Ainda no domingo, o juiz Sérgio Moro, responsável pela primeira condenação do ex-presidente na Lava-Jato, foi contra a soltura de Lula. Assim, ele consultou o presidente do TRF-4, desembargador Thompson Flores, e o relator do caso na 8ª Turma, desembargador João Pedro Gebran Neto. Pouco depois, Gebran determinou a continuidade da prisão. Mas Favreto deu nova decisão pela liberdade. Em seguida, a pedido do Ministério Público Federal (MPF), o presidente do TRF-4 determinou que valeria a decisão de Gebran, e não a de Favreto. Assim, Lula continuou detido.

"A escala de plantão do TRF4 para o mês de julho de 2018 foi publicada no final do mês anterior, junho. A partir daí, soube-se que o representado estaria de plantão a partir de 4 de julho de 2018. Ocorre, porém, que a impetração logo no fim do expediente do dia 4, a partir das 19 horas, não seria a melhor alternativa estratégica, pois uma decisão concertada com o representado seria prontamente revista pelo juiz natural a partir das 11 horas do dia 5. O ideal, portanto, foi protocolar o HC (habeas corpus) na noite da sexta-feira, para que o representado exercesse a jurisdição plantonista de forma ininterrupta, até segunda-feira, 11 horas", escreveu a procuradora-geral.
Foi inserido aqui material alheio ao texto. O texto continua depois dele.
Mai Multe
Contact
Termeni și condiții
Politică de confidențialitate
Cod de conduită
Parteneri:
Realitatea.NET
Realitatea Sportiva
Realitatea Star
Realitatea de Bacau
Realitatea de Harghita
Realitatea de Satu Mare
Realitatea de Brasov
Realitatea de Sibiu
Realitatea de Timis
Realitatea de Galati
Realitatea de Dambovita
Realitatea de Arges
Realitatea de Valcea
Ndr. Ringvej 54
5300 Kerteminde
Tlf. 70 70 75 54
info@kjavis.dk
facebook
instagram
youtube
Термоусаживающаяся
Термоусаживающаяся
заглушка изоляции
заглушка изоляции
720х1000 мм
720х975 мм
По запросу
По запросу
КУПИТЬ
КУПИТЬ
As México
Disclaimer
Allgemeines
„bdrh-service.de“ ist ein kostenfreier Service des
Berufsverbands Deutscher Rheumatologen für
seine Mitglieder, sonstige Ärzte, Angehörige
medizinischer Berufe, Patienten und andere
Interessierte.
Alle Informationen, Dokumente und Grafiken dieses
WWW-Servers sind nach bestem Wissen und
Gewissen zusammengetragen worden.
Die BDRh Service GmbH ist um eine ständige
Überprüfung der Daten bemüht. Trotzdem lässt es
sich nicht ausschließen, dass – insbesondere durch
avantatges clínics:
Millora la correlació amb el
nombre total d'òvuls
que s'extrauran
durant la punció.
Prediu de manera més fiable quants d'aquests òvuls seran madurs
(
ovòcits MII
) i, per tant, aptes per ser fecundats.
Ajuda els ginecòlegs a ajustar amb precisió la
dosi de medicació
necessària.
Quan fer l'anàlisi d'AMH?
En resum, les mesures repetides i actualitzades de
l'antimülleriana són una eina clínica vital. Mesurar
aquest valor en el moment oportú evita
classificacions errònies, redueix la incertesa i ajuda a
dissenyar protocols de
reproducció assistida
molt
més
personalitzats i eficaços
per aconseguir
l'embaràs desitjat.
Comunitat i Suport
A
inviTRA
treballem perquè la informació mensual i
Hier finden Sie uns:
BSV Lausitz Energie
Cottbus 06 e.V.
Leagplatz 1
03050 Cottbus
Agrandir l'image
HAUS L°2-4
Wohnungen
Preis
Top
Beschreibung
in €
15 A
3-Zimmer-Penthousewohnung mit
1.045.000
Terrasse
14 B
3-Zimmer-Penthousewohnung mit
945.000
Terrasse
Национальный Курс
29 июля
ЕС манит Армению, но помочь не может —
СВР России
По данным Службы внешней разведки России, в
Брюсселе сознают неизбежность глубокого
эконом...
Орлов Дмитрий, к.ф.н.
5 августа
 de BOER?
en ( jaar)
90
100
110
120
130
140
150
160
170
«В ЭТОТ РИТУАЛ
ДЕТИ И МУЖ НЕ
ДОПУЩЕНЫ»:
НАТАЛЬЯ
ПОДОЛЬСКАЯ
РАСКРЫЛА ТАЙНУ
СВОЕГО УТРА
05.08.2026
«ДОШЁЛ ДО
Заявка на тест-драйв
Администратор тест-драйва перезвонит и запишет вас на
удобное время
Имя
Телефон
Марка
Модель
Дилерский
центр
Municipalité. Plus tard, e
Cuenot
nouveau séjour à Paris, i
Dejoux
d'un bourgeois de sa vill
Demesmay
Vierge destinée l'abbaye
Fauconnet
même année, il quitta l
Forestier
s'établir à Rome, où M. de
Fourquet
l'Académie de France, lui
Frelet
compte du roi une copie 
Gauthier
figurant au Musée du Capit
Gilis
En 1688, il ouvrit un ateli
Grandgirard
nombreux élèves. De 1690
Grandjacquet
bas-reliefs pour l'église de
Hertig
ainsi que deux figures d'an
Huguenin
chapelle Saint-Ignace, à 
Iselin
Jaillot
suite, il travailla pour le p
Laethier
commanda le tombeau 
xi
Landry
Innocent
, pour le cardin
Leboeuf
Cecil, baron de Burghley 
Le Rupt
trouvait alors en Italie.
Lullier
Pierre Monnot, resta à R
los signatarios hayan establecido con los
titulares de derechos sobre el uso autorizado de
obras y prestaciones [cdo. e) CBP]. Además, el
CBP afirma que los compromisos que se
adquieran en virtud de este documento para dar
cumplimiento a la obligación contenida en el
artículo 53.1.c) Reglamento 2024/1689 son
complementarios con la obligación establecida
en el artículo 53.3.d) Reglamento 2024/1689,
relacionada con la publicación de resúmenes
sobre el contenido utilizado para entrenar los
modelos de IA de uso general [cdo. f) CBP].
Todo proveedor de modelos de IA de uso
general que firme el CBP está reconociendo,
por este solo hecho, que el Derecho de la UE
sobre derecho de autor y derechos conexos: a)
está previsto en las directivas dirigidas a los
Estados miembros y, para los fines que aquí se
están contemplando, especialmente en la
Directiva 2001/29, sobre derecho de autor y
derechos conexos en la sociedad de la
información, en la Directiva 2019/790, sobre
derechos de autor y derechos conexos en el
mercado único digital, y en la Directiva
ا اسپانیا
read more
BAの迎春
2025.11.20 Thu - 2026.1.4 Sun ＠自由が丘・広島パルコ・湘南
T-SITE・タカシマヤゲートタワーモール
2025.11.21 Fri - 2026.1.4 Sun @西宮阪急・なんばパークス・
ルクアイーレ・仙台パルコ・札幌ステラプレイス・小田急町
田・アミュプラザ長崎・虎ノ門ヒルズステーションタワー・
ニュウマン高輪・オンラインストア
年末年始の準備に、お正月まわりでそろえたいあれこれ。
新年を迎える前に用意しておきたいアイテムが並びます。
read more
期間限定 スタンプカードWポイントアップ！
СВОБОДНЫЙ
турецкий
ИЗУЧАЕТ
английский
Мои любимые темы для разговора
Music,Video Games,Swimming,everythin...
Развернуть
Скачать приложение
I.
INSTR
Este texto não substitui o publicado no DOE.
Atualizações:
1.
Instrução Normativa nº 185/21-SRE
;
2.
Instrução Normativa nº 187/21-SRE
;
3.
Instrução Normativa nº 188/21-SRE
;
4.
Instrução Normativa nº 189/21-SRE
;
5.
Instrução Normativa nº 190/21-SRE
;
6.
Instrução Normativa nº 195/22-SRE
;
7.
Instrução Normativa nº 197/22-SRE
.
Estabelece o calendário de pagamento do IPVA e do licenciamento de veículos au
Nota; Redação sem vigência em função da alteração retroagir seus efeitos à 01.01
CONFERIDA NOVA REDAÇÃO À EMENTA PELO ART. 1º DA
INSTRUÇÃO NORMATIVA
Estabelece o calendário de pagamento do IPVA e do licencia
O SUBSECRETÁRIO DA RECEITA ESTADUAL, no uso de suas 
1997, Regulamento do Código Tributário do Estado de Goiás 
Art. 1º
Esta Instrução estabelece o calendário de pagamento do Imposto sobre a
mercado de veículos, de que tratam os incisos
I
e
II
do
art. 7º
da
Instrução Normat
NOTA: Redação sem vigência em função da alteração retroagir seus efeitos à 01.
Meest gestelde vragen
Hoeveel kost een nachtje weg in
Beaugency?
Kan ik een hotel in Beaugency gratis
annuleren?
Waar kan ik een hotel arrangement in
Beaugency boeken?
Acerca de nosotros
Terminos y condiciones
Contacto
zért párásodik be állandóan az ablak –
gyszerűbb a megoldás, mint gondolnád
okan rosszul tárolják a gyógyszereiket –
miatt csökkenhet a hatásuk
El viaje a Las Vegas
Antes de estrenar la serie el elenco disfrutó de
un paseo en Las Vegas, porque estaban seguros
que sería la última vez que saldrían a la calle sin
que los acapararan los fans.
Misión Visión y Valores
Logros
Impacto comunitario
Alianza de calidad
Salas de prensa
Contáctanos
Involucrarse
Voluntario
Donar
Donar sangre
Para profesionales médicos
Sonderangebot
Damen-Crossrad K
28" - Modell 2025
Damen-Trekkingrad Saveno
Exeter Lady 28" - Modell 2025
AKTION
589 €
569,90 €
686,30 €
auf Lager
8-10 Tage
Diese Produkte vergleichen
Sobre o tempo em que Favreto foi filiado ao PT, Dodge destacou os vários cargos que ocupou em administrações do partido na prefeitura de Porto Alegre e no governo federal.

“Este histórico profissional legítimo ganha relevância específica no contexto da infração praticada pelo representado, pois revela que o estreito e longevo vínculo com o partido político do réu, com sua administração e com a administração de outros próceres do mesmo partido, teve efeito na quebra da impessoalidade da conduta do magistrado. Este histórico revela que a conduta do representado não favoreceu um desconhecido, mas alguém com quem manteve longo histórico de serviço e de confiança e que pretendeu favorecer", avaliou Dodge.

Dodge também refutou o argumento de Favreto de que seria necessário libertar Lula em razão de um fato novo: sua pré-candidatura à presidência da República. Para o desembargador plantonista, seria necessário soltá-lo para ficar em igualdade de condições com os outros postulantes ao cargo.

"A autoproclamada condição de pré-candidato de Luiz Inácio Lula da Silva à Presidência da República está longe de ser fato novo. Muito pelo contrário, trata-se de fato público e notório, por todos conhecido há muito tempo – inclusive, obviamente, por todas as instâncias jurisdicionais que apreciaram as tentativas da defesa de obstar o início da execução da pena de Luiz Inácio Lula da Silva", escreveu a procuradora-geral, concluindo: "De fato, o que aconteceria se todo preso em regime fechado se anunciasse pré-candidato? Seriam todos soltos pelo representado em sede de plantão?"

Por meio da assessoria de comunicação do TRF-4, Favreto informou que não vai se manifestar sobre o assunto.